You may be wondering how much bail will actually cost. In Oklahoma, the answer to the questions varies dramatically from case to case. As noted above, PR bail allows the court to set the amount of bail at $0. For more serious offenses, a bail may be set somewhere between $1,000 and $25,000. Of course, in some cases, it may be even higher than that or denied altogether.
“One of the greatest difficulties imposed by Oklahoma’s bail system is the disparity in the amount of bonds across the state,” says Jarrod Heath Stevenson, a criminal defense attorney at Stevenson Law Firm in Oklahoma City. “One county may have a bond schedule for a certain offense set at $4,000, but in a smaller rural county the bond for the same offense may be $20,000.”

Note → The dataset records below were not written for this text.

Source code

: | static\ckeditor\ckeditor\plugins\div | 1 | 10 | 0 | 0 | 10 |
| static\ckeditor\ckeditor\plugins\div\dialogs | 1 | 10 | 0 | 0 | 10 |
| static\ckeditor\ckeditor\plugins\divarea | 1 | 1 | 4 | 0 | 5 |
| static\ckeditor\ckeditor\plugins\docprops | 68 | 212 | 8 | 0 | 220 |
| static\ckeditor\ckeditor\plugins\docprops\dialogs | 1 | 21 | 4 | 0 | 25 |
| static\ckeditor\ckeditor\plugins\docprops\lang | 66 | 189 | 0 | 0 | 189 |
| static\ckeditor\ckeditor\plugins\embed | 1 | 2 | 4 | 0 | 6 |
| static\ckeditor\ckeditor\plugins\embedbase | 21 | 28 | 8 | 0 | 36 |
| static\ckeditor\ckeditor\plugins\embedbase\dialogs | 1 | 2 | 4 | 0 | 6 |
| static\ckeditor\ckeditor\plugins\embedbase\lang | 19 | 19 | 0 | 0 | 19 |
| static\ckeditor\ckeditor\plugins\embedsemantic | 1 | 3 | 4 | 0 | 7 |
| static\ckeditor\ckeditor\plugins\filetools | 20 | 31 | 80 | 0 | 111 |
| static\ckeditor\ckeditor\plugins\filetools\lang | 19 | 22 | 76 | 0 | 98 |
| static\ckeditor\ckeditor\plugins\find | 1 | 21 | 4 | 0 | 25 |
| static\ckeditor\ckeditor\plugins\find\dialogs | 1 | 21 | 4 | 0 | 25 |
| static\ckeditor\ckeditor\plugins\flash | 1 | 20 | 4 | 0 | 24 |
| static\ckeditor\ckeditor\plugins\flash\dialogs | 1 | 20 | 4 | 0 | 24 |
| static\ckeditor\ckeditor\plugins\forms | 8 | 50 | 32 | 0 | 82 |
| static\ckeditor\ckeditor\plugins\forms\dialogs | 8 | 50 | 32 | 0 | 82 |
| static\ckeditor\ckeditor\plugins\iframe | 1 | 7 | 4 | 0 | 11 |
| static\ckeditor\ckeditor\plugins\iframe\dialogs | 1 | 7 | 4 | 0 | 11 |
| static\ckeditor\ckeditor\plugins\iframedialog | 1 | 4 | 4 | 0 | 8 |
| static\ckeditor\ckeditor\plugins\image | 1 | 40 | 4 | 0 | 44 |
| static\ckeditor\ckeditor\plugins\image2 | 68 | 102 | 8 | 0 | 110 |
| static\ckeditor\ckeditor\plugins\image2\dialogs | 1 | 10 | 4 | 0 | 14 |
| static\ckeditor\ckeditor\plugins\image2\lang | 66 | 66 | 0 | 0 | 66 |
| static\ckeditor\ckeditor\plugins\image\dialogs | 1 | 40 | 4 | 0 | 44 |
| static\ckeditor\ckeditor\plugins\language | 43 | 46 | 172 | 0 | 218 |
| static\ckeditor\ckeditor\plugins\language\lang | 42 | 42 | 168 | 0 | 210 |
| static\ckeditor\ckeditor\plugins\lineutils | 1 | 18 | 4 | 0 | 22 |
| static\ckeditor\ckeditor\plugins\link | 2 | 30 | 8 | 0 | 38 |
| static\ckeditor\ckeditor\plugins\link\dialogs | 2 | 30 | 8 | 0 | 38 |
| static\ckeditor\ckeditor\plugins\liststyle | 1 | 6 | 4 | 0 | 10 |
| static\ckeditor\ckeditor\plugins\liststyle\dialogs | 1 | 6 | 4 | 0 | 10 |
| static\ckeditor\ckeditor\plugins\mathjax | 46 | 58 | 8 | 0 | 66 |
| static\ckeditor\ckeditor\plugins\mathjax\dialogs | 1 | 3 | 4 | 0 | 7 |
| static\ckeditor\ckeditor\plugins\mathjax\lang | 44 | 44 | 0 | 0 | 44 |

What You Need to Do to Post Bail in Oklahoma
In Oklahoma, an initial bail hearing is usually held within 48 hours of the time when a defendant was taken into police custody. Though, for some offenses, a predetermined bail amount may be set at the time of the arrest. If a hearing is required, a judge will set a bail amount consistent with state and local procedures, including the severity of the offense. They will also tell you where you can post bail.
However, “most clients have a fundamental misunderstanding that most bonds only last one year,” says Stevenson. “After a year has passed the bondsman can require them to repost the original amount all over again. That makes paying off your attorney and getting the case resolved in one year’s time extremely difficult.”